Learning Objectives:

  • Students will review the story of Creation, paying special attention to Adam naming the animals
  • Students will learn/review the concept of initial letters in words and the sounds they make
  • Students will play a game using animal names to practice identifying initial letters and sounds in words

Guiding Question: For each letter of the alphabet, can you think of one or more animals whose name starts with that letter?

Materials: No special materials needed. (Although, you may want animal photos for review.)

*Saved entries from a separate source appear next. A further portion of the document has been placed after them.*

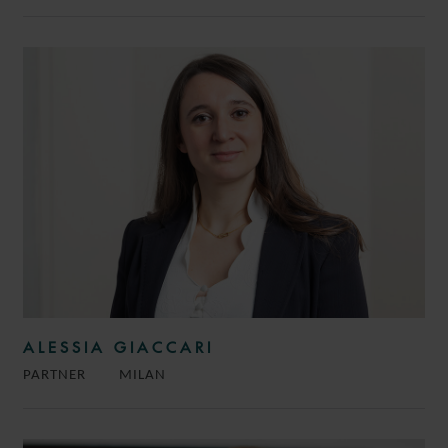
ALESSIA GIACCARI
PARTNER
MILAN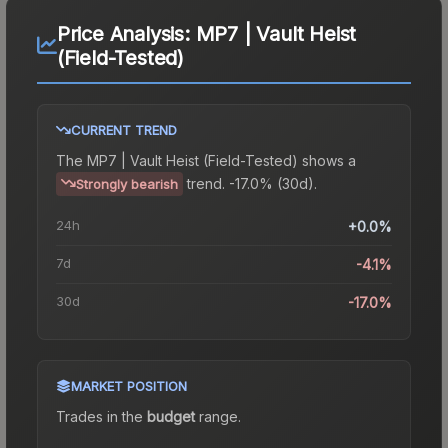
Price Analysis:
MP7 | Vault Heist
(Field-Tested)
CURRENT TREND
The
MP7 | Vault Heist (Field-Tested)
shows a
trend.
-17.0% (30d).
Strongly bearish
24h
+0.0%
7d
-4.1%
30d
-17.0%
MARKET POSITION
Trades in the
budget
range
.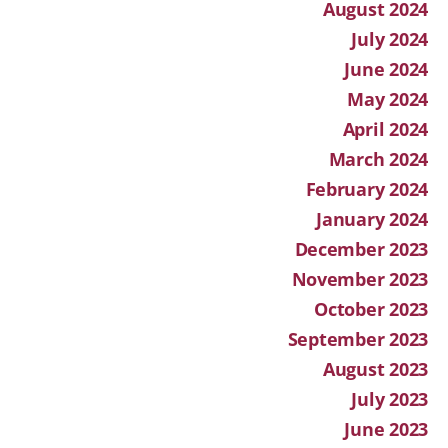
August 2024
July 2024
June 2024
May 2024
April 2024
March 2024
February 2024
January 2024
December 2023
November 2023
October 2023
September 2023
August 2023
July 2023
June 2023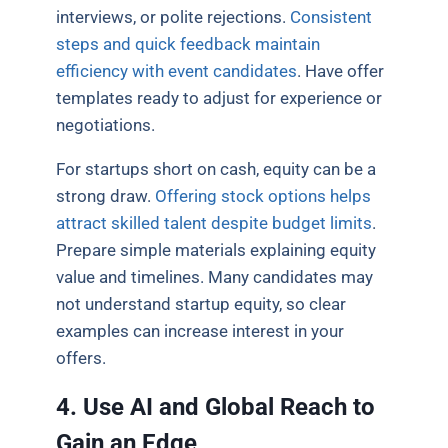
interviews, or polite rejections.
Consistent
steps and quick feedback maintain
efficiency with event candidates
. Have offer
templates ready to adjust for experience or
negotiations.
For startups short on cash, equity can be a
strong draw.
Offering stock options helps
attract skilled talent despite budget limits
.
Prepare simple materials explaining equity
value and timelines. Many candidates may
not understand startup equity, so clear
examples can increase interest in your
offers.
4. Use AI and Global Reach to
Gain an Edge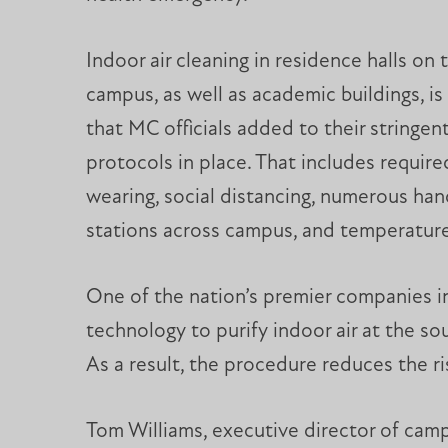
Indoor air cleaning in residence halls on 
campus, as well as academic buildings, is 
that MC officials added to their stringen
protocols in place. That includes requir
wearing, social distancing, numerous hand
stations across campus, and temperatur
One of the nation’s premier companies in t
technology to purify indoor air at the sou
As a result, the procedure reduces the ris
Tom Williams, executive director of cam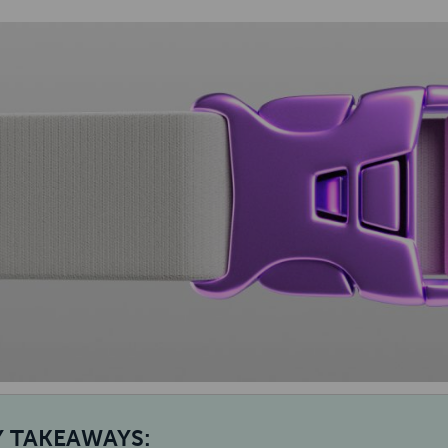
Y TAKEAWAYS: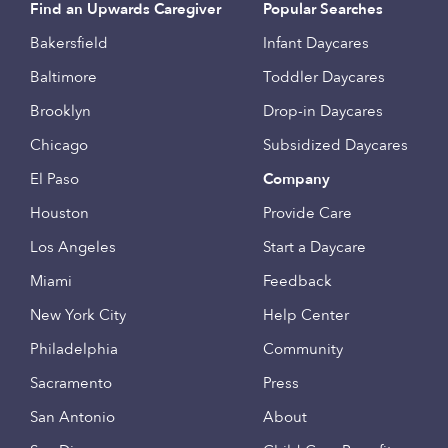
Find an Upwards Caregiver
Popular Searches
Bakersfield
Infant Daycares
Baltimore
Toddler Daycares
Brooklyn
Drop-in Daycares
Chicago
Subsidized Daycares
El Paso
Company
Houston
Provide Care
Los Angeles
Start a Daycare
Miami
Feedback
New York City
Help Center
Philadelphia
Community
Sacramento
Press
San Antonio
About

Procedure: Begin by reviewing with students the idea of letters corresponding to sounds. Give examples of animals and the initial sound and letter of each (Tiger=T). Depending on the size of the group and the mastery of the skill, place students in one or more circles. Have students slap their knees, clap their hands, snap the fingers on their left hands and then their right. (Depending on the age of the students, you may have to vary this to omit finger snaps and replace with clapping or other easier motor skill.) Once students are in the same rhythm, have the first student say “My name is Adam and I named the [alligator or other animal that starts with an ‘A’] with an ‘A’.” The next student would have the letter “B” and would say, “My name is Adam and I named the [bear or other animal that starts with a ‘B’] with a ‘B’.” Players continue going around the circle and progressing through the alphabet.

Additional Questions:

  • Can you sound out the other letters in the name of each animal?
  • How many animal names can you spell from memory?

Supplemental Activities:

  • Increase the speed of going around the circle to make the game more difficult.
  • Have one student be “it” and stand in the center of the circle. Have “it” randomly point at students in the circle and give them a letter of the alphabet. If the student can’t name an animal starting with that letter, he/she becomes “it” and the student who was “it” takes a place in the circle.